→ Task instructions:
The answer is the full listing below, copied exactly, with its pictures omitted.

→ Given material:
[Start of section]

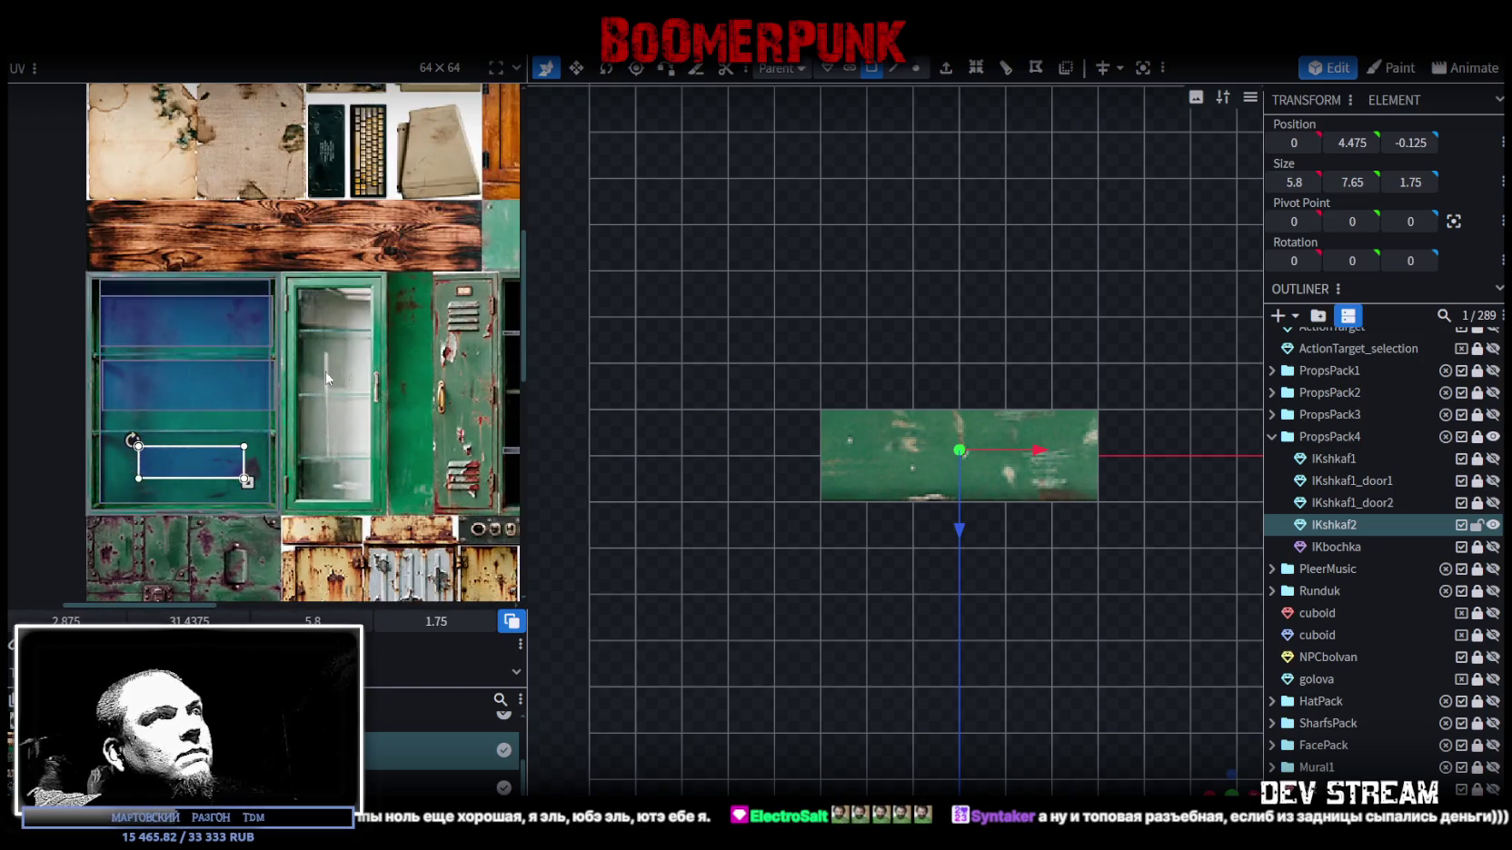
pyautogui.scroll(-5, 145, 427)
pyautogui.scroll(3, 128, 392)
pyautogui.scroll(1, 125, 392)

[End of section]

→ Problem solution:
pyautogui.scroll(-5, 145, 427)
pyautogui.scroll(3, 128, 392)
pyautogui.scroll(1, 125, 392)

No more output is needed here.